- DATASET EXCERPTS:
^^^^^^^^^^^^^^^^

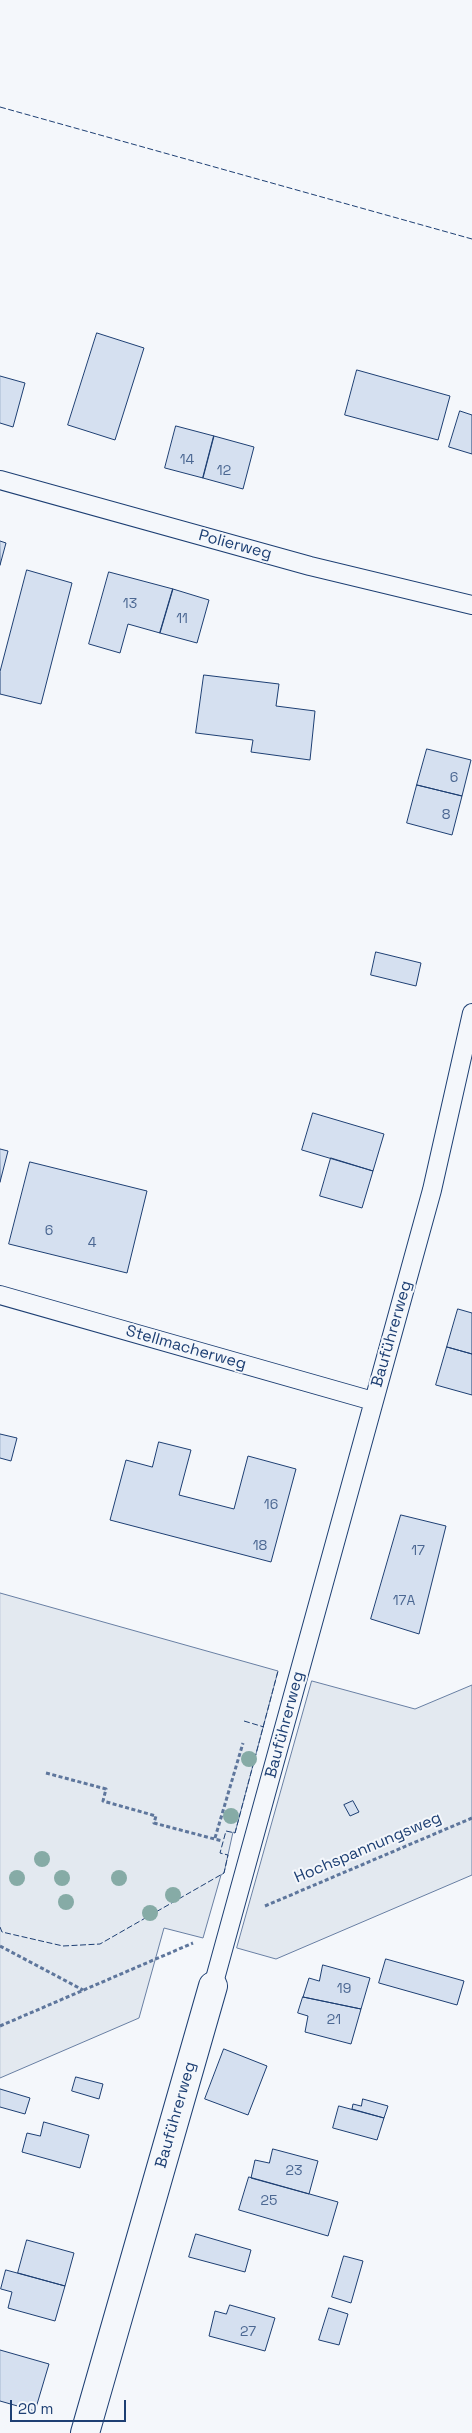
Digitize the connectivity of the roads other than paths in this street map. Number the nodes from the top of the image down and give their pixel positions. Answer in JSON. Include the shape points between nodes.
{"nodes":[{"id":1,"x":0,"y":480,"type":"edge"},
{"id":2,"x":472,"y":605,"type":"edge"},
{"id":3,"x":472,"y":1013,"type":"edge"},
{"id":4,"x":0,"y":1295,"type":"edge"},
{"id":5,"x":373,"y":1401,"type":"junction"},
{"id":6,"x":213,"y":1986,"type":"joint"},
{"id":7,"x":85,"y":2433,"type":"edge"}],
"edges":[{"from":1,"to":2,"type":"lane","name":"Polierweg","via":[[310,566]]},
{"from":3,"to":5,"type":"lane","name":"Bauführerweg","via":[[432,1190]]},
{"from":4,"to":5,"type":"lane","name":"Stellmacherweg"},
{"from":5,"to":6,"type":"lane","name":"Bauführerweg"},
{"from":6,"to":7,"type":"street","name":"Bauführerweg"}]}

^^^^^^^^^^^^^^^^

- WHAT YOU HAVE TO DO: It would help to have the listing above repeated exactly, with all images removed.

- ANSWER SECTION:
Digitize the connectivity of the roads other than paths in this street map. Number the nodes from the top of the image down and give their pixel positions. Answer in JSON. Include the shape points between nodes.
{"nodes":[{"id":1,"x":0,"y":480,"type":"edge"},
{"id":2,"x":472,"y":605,"type":"edge"},
{"id":3,"x":472,"y":1013,"type":"edge"},
{"id":4,"x":0,"y":1295,"type":"edge"},
{"id":5,"x":373,"y":1401,"type":"junction"},
{"id":6,"x":213,"y":1986,"type":"joint"},
{"id":7,"x":85,"y":2433,"type":"edge"}],
"edges":[{"from":1,"to":2,"type":"lane","name":"Polierweg","via":[[310,566]]},
{"from":3,"to":5,"type":"lane","name":"Bauführerweg","via":[[432,1190]]},
{"from":4,"to":5,"type":"lane","name":"Stellmacherweg"},
{"from":5,"to":6,"type":"lane","name":"Bauführerweg"},
{"from":6,"to":7,"type":"street","name":"Bauführerweg"}]}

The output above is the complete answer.